Presentation #402.05 in the session 0, 2, 3, N Stars.

Published onApr 03, 2024
The Demographics of Planet Survival in Binary Star Systems

The majority of Sun-like stars form with a binary companion, and those binary systems appear to be hostile sites for planet formation and survival. When a binary companion is found on solar-system scales, the planet occurrence is suppressed by a factor of ∼3, but nonetheless even some very dynamically active binary systems do host surviving planets. The impact of wide or low-mass binary companions appears to be less severe, but has not been fully quantified due to small survey samples and biases in both the Kepler target selection and the binary census.

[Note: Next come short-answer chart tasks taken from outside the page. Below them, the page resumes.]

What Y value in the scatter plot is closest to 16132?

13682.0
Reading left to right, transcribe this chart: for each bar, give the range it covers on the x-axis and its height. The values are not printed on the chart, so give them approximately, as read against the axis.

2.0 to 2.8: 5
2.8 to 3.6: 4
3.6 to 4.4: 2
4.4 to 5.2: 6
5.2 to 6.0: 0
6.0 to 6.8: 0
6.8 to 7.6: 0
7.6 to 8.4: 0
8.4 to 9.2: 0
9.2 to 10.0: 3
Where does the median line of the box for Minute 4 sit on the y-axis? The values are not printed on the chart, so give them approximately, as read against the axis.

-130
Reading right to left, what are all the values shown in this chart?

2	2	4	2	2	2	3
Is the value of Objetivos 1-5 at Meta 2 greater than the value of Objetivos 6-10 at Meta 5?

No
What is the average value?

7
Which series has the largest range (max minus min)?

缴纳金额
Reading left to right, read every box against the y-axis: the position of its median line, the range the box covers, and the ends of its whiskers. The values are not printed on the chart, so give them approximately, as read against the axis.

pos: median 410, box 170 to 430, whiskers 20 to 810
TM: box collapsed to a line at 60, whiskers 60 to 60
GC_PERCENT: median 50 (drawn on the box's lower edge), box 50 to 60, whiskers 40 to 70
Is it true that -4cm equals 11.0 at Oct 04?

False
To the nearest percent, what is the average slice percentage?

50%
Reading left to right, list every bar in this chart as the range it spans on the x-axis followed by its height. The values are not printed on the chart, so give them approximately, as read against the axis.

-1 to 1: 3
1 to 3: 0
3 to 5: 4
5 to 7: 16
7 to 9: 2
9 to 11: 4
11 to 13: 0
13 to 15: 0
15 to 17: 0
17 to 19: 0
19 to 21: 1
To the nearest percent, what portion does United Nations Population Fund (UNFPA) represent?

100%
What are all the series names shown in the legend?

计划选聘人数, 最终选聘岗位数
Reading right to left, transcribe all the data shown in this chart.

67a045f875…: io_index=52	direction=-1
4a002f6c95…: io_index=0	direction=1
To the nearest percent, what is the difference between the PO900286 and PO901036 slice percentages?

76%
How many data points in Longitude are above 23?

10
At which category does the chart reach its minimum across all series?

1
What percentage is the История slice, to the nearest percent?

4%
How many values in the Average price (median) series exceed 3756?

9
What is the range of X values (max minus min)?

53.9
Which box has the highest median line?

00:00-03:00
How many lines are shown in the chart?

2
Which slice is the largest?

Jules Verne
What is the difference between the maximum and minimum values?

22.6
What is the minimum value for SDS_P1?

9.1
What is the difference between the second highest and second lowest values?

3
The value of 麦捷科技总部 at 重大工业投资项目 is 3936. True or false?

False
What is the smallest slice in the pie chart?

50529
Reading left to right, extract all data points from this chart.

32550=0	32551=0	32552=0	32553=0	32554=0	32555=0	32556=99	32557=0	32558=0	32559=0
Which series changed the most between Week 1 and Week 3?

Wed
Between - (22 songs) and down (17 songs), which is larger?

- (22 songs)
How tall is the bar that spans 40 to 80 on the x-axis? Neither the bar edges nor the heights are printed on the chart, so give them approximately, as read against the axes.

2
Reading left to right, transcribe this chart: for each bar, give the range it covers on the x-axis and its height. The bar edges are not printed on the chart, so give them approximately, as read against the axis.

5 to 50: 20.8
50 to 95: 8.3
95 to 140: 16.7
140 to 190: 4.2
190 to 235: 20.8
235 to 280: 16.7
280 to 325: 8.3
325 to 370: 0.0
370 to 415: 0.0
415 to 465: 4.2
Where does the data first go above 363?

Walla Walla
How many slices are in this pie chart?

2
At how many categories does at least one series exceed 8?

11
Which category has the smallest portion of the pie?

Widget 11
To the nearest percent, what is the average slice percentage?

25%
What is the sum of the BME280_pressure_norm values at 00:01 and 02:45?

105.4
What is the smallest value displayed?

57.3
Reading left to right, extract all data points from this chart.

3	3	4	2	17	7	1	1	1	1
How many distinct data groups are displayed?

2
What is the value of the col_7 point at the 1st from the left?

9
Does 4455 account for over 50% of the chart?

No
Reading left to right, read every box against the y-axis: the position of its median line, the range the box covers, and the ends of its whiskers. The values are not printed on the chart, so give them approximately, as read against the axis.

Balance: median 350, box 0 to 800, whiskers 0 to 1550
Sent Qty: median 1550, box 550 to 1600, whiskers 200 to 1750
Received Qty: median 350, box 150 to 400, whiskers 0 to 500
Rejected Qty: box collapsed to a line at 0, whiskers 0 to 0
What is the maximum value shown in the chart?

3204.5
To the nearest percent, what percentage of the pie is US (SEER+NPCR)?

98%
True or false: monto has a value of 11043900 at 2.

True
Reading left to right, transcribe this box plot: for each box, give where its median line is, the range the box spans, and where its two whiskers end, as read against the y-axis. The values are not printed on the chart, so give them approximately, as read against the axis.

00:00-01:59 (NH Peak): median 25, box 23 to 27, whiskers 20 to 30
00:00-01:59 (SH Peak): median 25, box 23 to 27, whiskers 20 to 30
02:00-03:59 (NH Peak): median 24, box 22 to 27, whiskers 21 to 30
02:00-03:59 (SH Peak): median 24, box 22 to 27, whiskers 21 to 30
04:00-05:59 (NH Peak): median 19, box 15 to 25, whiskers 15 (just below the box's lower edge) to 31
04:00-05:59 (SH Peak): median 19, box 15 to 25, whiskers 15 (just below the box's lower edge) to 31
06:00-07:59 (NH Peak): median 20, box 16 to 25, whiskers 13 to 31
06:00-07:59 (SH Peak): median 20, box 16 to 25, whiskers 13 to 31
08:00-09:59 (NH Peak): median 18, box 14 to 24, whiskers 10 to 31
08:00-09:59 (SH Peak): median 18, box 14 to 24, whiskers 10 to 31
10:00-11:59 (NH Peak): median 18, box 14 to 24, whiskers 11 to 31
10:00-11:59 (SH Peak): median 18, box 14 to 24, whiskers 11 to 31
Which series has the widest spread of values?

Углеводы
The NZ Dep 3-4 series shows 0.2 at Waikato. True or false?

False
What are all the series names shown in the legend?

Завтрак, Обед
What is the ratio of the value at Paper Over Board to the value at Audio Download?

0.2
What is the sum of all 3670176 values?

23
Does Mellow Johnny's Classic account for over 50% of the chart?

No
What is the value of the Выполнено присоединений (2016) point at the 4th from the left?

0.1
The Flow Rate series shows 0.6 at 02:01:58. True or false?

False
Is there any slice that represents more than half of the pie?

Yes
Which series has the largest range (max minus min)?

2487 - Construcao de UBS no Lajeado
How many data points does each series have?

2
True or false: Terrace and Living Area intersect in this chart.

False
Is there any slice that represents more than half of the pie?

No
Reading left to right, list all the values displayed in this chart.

The dependence of planet survival on semi-major axis and on companion mass will distinguish which processes are most important in either forestalling planet formation (via disk dispersal and planetesimal stirring) or destroying planets after they form (via secular orbital evolution). I will present a multiplicity census of the full Kepler planet-host population (~3000 planet hosts), combined with an updated model of the biases for and against binary stars in the Kepler target selection. This survey expands past statistical samples by an order of magnitude, allowing for a detailed assessment of which binary features correlate with planet destruction/survival. These planet-hosting systems also establish the basis for followup programs studying the importance of orbital parameters such as mutual-inclination and eccentricity (via multi-epoch followup) and whether planet occurrence continues to evolve over Gyr timescales (using gyrochronological ages).